*** Opening of RECORDS PROVIDED ***

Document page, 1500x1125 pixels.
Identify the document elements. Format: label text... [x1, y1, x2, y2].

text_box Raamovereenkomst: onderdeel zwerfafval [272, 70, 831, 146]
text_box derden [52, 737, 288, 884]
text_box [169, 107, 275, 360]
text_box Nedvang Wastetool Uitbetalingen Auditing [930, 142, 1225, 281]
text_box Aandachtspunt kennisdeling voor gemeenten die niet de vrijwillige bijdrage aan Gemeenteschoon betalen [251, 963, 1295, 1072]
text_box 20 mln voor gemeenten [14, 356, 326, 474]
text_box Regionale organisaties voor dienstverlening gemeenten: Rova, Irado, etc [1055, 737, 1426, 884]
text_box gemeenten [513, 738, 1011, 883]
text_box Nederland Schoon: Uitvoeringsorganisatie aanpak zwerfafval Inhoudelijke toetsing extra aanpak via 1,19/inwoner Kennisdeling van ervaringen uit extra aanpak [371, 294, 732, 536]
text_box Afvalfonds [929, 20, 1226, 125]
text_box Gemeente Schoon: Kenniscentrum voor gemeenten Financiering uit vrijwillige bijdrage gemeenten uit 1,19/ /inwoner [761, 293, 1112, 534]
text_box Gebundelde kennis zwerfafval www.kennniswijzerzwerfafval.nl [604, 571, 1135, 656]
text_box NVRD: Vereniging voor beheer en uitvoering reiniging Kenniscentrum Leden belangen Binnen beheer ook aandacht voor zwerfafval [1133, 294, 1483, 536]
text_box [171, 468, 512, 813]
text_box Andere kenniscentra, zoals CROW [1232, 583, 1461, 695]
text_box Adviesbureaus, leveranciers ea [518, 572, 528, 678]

*** Close of RECORDS PROVIDED ***
*** Opening of RECORDS PROVIDED ***

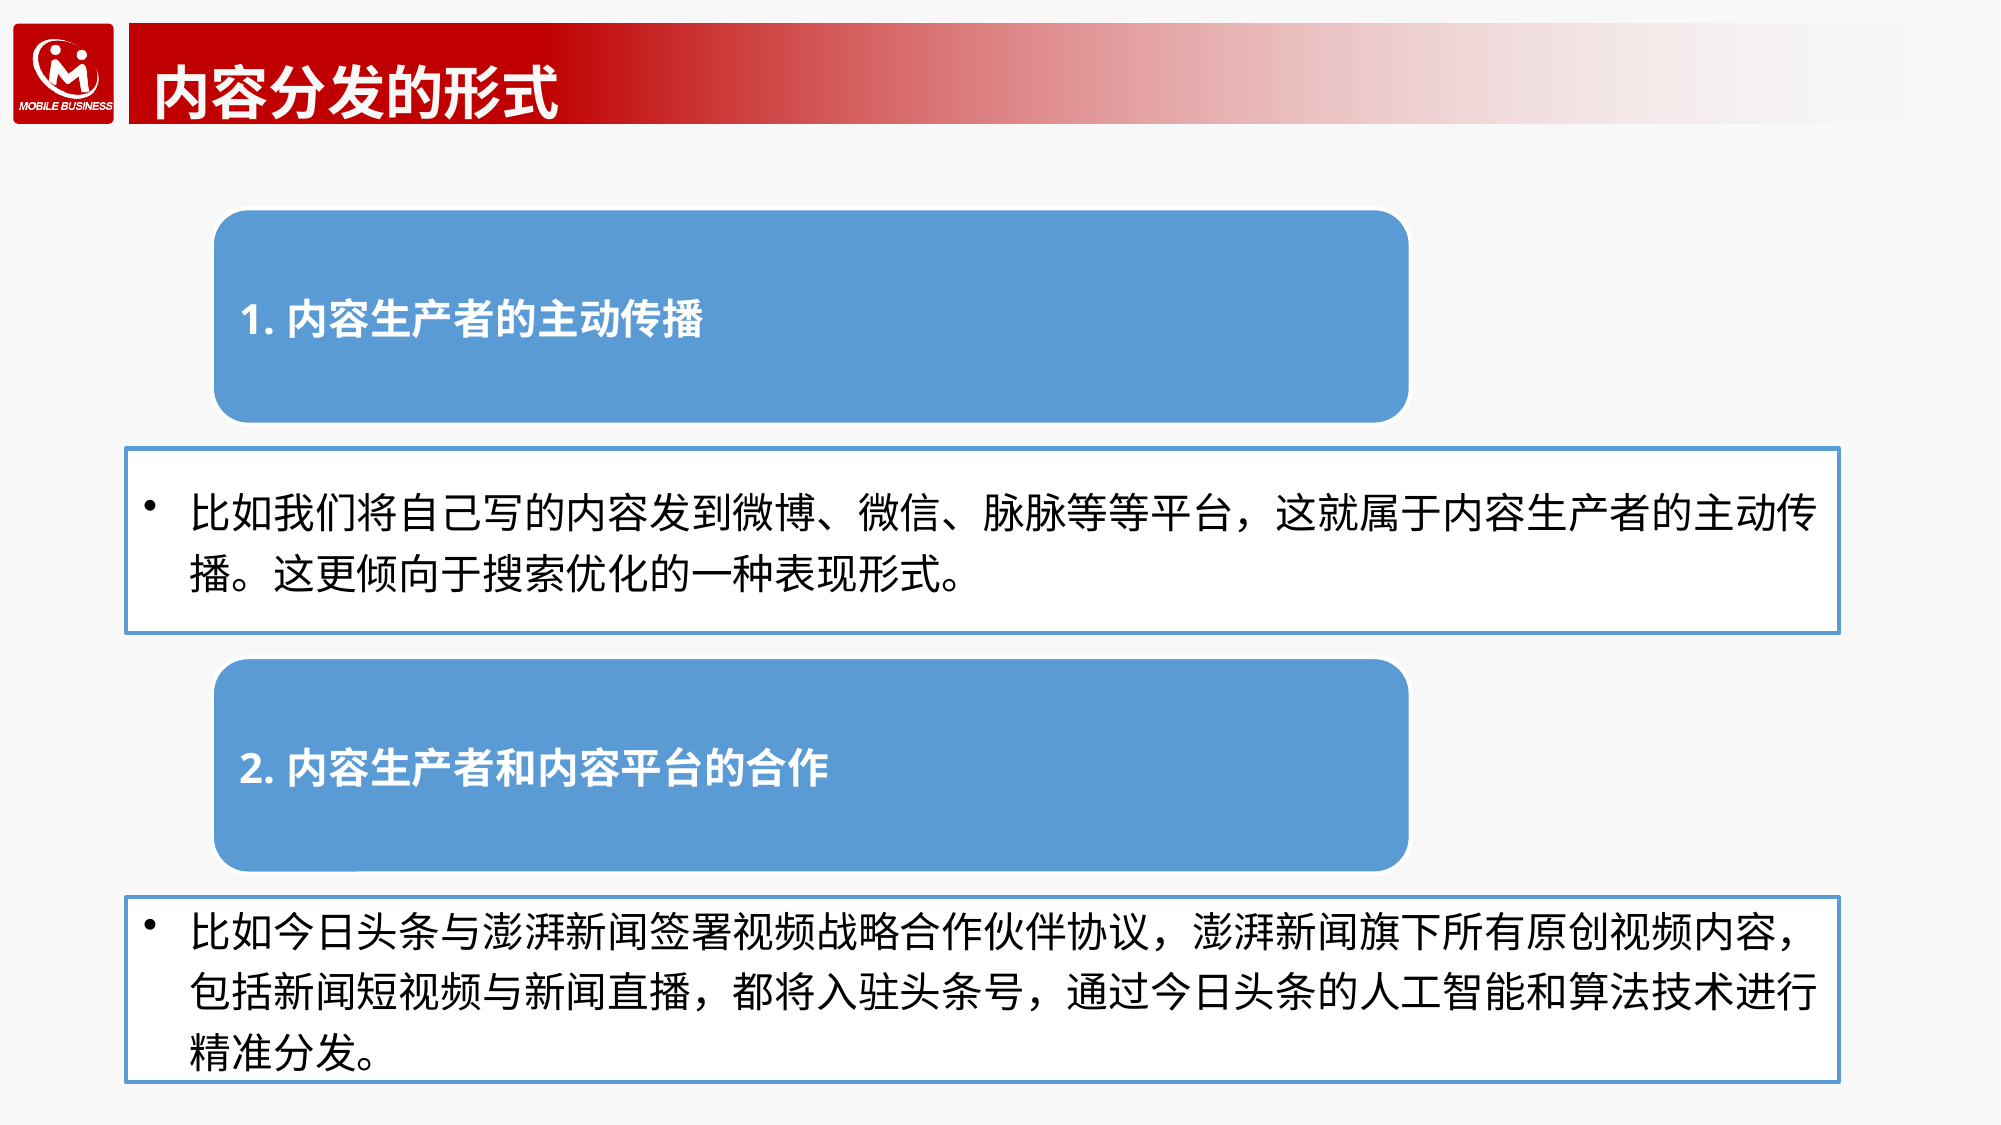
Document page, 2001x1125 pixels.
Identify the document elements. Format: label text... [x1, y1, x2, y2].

*** Close of RECORDS PROVIDED ***

Look over the listing above. Pick out and copy every line that includes "page".

- _EXERCISE RESPONSE_:
Document page, 1500x1125 pixels.
Document page, 2001x1125 pixels.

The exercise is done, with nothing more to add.